Above you see one of the beautiful pointed Gothic arches from the Freiburg Münster (where I live – picture a little modified).
It’s shape, however, is somewhat marred by the vertical gray bar. Furthermore, the two stone arcs going up behind it clearly are not going to meet at the top. Or are they?
Press the “←→” button: misalignment switches around. Or grab the bar with your mouse and move it around. Or use the slider on the right and make the bar a little transparent.
Reminded of this by one of Richard Wiseman’s witty movies, I interpreted it as a strong varient of the Poggendorff illusion. Bernd Lingelbach (thanks!) traced it down and found the neighbouring picture in Walter Ehrenstein’s 1954 book (p 154, Fig. 100), designated as: Münsterberg’s modification of Delboeuf’s variant of the Poggendorff illusion… So, since Delboef already has his own illusion :), I will call it “Münsterberg’s Poggendorff Arch” or “Disjointed Arch”.

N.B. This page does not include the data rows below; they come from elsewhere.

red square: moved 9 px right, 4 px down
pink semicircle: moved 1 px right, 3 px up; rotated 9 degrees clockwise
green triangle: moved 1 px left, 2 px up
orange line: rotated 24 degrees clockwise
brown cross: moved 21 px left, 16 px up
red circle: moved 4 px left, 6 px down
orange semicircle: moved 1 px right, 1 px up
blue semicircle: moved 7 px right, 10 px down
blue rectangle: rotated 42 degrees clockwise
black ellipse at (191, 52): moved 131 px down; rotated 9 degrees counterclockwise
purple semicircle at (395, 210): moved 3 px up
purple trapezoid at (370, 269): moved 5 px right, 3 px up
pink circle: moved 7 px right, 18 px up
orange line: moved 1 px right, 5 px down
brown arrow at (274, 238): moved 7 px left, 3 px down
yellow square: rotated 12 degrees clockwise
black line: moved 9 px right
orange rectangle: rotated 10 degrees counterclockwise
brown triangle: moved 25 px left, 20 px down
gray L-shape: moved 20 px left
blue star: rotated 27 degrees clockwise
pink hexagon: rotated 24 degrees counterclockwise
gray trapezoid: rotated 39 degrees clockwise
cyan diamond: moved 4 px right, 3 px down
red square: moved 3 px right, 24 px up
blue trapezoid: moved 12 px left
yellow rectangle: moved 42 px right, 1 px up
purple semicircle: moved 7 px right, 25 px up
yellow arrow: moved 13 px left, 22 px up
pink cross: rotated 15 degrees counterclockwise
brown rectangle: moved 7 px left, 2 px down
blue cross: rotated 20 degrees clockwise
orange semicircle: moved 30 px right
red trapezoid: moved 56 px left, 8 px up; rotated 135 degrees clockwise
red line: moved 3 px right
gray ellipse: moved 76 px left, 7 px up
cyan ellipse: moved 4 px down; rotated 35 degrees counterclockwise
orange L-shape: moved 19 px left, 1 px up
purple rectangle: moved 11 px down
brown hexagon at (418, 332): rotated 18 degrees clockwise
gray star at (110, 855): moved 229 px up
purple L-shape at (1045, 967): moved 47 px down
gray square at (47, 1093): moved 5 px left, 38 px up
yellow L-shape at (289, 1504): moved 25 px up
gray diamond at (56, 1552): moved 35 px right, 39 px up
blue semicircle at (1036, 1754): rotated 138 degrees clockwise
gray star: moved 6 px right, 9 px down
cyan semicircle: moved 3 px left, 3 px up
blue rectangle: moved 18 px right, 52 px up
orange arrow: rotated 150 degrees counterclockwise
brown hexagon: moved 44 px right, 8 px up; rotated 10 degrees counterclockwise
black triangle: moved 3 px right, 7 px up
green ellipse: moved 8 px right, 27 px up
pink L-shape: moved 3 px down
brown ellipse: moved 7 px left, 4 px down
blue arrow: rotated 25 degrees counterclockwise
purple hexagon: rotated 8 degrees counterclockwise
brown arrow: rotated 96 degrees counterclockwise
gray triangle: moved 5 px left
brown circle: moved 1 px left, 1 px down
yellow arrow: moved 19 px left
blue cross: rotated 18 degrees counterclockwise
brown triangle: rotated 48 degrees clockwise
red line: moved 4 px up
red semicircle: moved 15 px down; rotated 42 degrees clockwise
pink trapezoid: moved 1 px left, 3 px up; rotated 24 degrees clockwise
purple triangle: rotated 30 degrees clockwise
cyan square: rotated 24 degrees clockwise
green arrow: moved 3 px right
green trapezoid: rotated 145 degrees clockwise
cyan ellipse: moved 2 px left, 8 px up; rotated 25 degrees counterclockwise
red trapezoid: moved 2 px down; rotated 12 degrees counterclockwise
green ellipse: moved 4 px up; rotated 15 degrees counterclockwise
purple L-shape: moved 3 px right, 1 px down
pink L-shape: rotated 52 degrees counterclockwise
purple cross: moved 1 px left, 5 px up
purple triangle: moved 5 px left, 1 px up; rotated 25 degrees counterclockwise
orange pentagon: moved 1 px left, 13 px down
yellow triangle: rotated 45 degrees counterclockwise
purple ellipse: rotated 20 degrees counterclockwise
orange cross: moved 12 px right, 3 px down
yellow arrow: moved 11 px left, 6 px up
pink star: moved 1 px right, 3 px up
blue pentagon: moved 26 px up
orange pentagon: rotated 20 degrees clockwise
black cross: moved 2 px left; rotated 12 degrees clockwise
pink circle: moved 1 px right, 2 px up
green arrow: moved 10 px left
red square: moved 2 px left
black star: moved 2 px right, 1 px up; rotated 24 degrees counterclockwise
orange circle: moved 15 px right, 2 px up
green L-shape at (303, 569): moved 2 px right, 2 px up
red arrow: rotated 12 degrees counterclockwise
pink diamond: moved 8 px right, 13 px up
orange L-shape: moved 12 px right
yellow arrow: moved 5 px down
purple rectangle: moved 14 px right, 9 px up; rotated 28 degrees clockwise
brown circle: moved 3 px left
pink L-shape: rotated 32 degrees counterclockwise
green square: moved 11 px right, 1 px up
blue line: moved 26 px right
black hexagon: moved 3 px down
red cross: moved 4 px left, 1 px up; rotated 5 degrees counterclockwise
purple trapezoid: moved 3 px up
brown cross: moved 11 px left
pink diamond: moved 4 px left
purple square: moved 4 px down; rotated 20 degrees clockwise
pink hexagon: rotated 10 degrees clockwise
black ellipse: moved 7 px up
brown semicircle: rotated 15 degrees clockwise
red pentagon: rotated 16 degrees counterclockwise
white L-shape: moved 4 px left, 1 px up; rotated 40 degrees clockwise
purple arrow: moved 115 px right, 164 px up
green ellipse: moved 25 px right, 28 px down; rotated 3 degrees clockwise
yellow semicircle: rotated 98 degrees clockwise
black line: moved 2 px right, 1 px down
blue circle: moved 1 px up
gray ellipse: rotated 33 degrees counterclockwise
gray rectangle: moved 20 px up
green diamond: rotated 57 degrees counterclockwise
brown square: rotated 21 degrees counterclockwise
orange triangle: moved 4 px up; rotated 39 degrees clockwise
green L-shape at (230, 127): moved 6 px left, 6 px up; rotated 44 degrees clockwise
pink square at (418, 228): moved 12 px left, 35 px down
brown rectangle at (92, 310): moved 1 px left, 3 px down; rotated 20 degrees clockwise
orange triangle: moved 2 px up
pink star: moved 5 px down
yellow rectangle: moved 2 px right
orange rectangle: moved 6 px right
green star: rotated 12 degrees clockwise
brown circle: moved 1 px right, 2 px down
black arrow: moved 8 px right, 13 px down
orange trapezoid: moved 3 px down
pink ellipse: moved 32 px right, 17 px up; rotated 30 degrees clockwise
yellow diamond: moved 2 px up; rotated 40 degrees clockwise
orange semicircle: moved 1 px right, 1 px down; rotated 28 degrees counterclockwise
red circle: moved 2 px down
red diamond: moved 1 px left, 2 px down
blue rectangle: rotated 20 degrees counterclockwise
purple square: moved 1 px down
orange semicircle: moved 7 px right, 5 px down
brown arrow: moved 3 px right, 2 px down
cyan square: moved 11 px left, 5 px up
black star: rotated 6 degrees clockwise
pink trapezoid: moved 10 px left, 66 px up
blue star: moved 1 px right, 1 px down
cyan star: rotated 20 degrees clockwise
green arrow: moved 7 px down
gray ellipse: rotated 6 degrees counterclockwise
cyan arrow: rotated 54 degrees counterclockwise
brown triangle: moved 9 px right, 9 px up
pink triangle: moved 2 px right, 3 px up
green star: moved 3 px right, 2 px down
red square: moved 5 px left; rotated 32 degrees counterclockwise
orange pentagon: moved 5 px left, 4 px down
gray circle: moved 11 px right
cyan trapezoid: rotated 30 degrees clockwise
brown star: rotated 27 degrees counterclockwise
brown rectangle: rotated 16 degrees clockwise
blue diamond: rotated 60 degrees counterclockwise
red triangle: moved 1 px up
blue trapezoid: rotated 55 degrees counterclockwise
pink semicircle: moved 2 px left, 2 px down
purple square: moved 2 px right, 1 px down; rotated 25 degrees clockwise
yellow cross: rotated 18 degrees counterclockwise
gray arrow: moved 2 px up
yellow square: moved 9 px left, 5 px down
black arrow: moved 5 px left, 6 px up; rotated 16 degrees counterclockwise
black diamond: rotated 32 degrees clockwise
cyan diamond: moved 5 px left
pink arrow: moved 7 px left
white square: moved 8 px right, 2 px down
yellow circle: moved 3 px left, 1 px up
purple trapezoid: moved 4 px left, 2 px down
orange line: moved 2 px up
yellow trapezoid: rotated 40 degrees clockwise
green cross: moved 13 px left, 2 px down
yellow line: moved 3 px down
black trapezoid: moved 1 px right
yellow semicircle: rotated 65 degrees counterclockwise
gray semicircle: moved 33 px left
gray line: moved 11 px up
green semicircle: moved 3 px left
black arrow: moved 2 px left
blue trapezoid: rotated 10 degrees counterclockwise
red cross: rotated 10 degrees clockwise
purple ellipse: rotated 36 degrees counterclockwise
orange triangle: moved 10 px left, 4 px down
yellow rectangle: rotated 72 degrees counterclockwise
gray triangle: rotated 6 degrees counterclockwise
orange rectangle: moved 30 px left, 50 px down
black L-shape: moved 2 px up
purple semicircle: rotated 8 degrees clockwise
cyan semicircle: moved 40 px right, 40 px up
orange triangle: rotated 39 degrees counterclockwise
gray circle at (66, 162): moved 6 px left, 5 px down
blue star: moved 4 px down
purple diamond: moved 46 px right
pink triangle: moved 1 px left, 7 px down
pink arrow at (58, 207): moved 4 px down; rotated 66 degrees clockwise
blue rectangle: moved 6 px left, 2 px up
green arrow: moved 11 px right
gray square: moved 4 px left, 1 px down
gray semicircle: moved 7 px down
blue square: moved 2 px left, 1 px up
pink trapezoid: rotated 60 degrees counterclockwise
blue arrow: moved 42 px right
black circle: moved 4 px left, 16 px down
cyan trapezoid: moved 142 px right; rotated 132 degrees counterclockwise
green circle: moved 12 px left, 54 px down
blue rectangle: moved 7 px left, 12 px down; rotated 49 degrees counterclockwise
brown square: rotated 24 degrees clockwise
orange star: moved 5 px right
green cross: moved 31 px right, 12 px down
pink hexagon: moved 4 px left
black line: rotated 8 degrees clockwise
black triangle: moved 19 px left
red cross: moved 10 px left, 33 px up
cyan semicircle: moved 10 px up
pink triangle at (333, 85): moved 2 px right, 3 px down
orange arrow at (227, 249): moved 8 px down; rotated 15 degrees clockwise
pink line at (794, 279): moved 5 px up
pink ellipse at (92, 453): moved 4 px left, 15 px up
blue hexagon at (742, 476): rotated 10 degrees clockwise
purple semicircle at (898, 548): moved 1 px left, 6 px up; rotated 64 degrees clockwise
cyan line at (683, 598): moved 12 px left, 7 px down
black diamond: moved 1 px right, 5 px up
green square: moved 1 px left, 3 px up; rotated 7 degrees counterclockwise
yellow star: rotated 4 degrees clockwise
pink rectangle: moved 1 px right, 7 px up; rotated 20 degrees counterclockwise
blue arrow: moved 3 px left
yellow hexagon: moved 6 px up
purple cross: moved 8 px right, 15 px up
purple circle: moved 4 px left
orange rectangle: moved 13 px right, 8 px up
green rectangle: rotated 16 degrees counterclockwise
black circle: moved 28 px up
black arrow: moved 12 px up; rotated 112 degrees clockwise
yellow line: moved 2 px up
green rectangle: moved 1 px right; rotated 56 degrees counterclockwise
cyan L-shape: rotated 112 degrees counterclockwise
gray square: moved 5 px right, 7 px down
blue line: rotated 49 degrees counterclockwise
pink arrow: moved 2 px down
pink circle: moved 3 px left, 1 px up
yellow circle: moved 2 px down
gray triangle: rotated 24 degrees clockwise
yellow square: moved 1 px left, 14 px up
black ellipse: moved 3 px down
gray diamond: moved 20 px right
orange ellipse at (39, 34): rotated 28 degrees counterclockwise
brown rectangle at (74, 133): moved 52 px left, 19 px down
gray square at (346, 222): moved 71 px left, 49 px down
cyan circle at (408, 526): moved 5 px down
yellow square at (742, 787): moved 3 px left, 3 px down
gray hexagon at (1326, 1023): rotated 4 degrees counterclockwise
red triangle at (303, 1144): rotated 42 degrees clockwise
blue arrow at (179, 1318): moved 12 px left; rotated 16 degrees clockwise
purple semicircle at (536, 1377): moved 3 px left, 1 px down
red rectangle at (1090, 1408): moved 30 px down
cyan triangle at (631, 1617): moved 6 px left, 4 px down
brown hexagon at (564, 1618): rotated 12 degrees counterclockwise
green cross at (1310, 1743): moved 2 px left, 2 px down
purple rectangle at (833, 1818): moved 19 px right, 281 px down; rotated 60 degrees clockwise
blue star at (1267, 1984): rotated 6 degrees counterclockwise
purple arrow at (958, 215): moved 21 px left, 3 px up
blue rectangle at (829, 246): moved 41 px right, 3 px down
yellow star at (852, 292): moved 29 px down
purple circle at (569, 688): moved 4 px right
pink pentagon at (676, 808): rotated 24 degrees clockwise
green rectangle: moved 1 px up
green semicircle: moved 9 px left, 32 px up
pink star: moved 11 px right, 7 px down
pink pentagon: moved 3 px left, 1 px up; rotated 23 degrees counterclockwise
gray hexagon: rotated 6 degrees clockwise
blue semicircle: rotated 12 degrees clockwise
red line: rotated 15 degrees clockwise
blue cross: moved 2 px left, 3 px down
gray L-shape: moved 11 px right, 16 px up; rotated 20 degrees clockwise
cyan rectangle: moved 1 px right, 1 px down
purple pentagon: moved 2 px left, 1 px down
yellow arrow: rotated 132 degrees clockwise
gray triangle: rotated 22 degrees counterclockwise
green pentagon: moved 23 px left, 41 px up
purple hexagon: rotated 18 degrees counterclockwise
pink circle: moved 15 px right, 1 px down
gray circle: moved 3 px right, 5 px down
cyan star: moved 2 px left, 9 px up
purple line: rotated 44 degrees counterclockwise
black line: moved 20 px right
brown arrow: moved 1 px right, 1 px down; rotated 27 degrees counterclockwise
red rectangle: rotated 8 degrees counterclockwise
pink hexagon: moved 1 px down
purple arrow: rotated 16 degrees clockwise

The effect is really strong for me, e.g.: After building the demo above, I looked at the figure on the right, and thought: this can’t be true! So I copied & mirrored the left part and overlaid it in gray – yes, they do meet. Try yourself by moving the mouse over the picture.
Ehrenstein WA (1954) Probleme der ganzheitspsychologischen Wahrnehmunglehre. 3. Auflage, JA Barth-Verlag, Leipzig.